## SELECTED EXCERPT:
* * * *

By Eleftherios Charalampopoulos
Part 2
In the first part of our article on the lawsuit filed in Luxemburg against Dimitris Melissanidis, his son Georgios, Luxemburg-based Grady Properties Corporation SA, Leveret International S.A, OilTank Engineering and Consulting Ltd and both liquidators of Leveret, we have examined the way in which OilTank Engineering and Consulting Ltd (henceforth ΟΤΕ) appears to collect huge amounts of money to build a Terminal in Fujairah on behalf of Aegean Marine Petroleum Network – ΑMPNI (henceforth Aegean), which -according to the plaintiffs- shows that part of these funds finally benefited the defendants. This is the follow-up of our effort to trace the money and disclose all attempted cover-up.
When everything leads to Grady
Apart from OTE-mediated transactions, the lawsuit pertains also to Grady transactions. According to the lawsuit, on January 16, 2014, “AMP LLC paid USD 6,276,240 to Grady. None of the defendants has produced any contractual documentation to explain Aegean’s obligation to make this payment”.
Grady belongs to Georgios Melissanidis, son of Aegean’s founder, while “it seems that, originally, Grady belonged to Dimitris Melissanidis’ brother, Iakovos Melissanidis”. Plaintiffs argue that this no non-controlled company, that in fact “this company was then, and remains, a repository of the wealth generated by Dimitris Melissanidis and that he is able to exercise practical control of Grady’s assets when needed” and that top executives in Grady and its subsidiaries overlap with those in companies controlled by Melissanidis.
As read in the lawsuit, “Grady has been and continues to be a holding company for various Melisanidis family business interests”. This is demonstrated by the fact that it fully (100%) owns Yeonama Holdings Co Ltd and Aegean Net Fuels Ltd, both also controlled by the Melissanidis family. Georgios Melissanidis also owns 100% of Georgiella Holdings Co. Ltd.
As per the lawsuit, Grady played an important role in the way the Melissanidis family took part in OPAP’s privatization procedure. One also reads there that “Dimitris Melissanidis incorporated a Cypriot company called Yeonama on 26 July 2012 to make the investment in Emma Delta.Yeonama was initially owned as to 40% by Leveret, 30% by Grady and 30% by Gtech (which was a company involved in the Italian gaming industry)”. Emma Delta was a joint venture with Jiri Smejc and other investors to acquire a 33% stake in OPAP SA. Yeonama received OPAP SA investment shares. Another undertaking controlled by the Melissanidis family, Georgiella (which Georgios Melissanidis owns by 100%), acquired 33% of management shares in Emma Delta. According to the lawsuit, although Georgios Melissanidis might have appeared as the member of the Melissanidis family running this investment, “subsequent shareholder agreements between DM, Jiří Šmejc and other entities that owned a stake in or managed OPAP demonstrate that DM was indeed the beneficial owner and exercised control over the OPAP investment and related entities, including Georgiella and Grady subsidiary Yeonama”. It is argued in the lawsuit that the fact that Dimitris Melissanidis exercised proper control on Grady is also concluded by other evidence, such as the correspondence of taking part in other investments where Grady was presented as “ultimately owned by and under the control of of Dimitris Melissanidis”.

* * * *

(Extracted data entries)
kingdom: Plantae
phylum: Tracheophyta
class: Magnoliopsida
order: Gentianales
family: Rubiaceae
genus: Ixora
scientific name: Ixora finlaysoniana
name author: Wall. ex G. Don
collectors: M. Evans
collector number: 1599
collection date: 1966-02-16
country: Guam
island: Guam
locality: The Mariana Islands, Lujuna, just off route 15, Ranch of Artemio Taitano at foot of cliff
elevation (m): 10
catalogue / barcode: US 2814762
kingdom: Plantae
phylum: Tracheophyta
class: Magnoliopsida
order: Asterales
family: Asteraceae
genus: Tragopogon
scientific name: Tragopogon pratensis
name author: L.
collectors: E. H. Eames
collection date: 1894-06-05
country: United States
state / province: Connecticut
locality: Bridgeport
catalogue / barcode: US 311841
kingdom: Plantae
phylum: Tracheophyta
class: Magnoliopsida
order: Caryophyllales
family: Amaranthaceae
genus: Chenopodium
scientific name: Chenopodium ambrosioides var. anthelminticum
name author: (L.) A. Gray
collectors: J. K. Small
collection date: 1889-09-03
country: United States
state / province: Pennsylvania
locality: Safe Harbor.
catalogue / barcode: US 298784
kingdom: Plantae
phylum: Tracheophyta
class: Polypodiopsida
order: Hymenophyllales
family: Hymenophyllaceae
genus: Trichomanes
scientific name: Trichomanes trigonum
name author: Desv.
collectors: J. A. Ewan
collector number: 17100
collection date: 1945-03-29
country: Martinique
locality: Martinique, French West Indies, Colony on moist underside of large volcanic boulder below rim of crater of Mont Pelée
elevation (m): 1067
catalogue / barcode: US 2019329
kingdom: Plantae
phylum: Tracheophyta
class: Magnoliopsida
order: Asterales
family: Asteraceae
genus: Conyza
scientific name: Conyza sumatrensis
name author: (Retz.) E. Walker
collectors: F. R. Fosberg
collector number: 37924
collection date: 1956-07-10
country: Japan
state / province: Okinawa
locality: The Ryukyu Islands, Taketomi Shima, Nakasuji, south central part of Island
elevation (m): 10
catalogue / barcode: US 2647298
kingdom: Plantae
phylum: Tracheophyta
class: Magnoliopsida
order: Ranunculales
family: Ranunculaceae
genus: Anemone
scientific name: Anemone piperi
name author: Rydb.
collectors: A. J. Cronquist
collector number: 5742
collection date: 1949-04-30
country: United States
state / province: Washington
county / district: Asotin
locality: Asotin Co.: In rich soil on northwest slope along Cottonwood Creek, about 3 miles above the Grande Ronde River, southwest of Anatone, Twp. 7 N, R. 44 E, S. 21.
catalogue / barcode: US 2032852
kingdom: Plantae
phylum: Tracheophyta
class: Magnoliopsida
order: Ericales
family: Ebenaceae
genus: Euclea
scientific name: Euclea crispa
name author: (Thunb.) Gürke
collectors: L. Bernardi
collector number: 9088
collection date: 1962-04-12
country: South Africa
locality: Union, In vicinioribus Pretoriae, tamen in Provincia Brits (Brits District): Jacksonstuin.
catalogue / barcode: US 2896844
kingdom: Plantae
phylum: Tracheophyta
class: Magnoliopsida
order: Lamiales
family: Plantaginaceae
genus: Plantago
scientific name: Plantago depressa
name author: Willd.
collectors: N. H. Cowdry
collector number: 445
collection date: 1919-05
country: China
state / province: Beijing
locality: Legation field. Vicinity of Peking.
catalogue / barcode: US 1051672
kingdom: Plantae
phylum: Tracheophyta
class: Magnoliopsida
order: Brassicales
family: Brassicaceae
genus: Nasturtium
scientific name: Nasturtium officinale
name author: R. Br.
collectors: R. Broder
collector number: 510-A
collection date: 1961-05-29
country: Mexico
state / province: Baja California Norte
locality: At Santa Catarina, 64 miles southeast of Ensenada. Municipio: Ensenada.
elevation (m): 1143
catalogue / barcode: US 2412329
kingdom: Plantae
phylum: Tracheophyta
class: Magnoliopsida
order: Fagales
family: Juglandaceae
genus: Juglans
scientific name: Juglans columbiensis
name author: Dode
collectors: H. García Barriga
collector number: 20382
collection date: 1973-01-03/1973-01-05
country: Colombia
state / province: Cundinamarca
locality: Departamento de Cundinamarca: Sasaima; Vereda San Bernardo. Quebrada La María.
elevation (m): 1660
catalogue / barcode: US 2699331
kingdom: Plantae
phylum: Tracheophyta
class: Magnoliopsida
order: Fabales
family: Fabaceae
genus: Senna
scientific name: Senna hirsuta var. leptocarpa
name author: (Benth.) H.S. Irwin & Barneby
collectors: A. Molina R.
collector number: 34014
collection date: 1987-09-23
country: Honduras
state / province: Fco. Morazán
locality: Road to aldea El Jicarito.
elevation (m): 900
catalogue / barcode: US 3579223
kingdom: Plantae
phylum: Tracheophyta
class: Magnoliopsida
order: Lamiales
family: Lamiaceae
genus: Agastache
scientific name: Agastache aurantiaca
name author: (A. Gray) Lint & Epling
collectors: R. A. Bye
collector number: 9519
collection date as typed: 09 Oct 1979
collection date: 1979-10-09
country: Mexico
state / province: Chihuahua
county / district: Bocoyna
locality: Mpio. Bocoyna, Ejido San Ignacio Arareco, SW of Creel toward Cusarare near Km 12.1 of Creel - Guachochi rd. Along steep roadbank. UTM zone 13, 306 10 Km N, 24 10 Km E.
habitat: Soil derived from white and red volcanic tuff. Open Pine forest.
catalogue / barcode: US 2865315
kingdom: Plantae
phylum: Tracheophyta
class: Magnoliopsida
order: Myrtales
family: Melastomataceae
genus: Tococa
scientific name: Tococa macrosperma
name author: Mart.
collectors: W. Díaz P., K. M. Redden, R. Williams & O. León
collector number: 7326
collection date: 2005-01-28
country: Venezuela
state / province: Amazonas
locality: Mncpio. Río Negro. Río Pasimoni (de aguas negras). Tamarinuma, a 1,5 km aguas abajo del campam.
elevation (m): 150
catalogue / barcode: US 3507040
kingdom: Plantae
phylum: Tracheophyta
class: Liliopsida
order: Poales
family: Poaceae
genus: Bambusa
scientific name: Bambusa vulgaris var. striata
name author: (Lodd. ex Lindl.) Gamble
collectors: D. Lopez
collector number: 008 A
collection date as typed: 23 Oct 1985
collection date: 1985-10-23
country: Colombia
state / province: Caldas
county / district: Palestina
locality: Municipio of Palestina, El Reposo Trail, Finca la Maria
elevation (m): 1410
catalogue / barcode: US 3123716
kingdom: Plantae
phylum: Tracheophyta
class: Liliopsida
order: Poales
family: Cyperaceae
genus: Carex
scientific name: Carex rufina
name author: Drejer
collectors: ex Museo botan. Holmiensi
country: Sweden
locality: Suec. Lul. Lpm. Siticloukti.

* * * *

## WHAT THE TASK REQUIRES:
Answer these questions using the article on the Grady transactions:
(a) How much did AMP LLC pay to Grady on January 16, 2014?
(b) Which two companies does Grady own in full (100%)?
(c) On what date was Yeonama incorporated?

## ANSWER TO THIS PROBLEM:
(a) USD 6,276,240
(b) Yeonama Holdings Co Ltd and Aegean Net Fuels Ltd
(c) 26 July 2012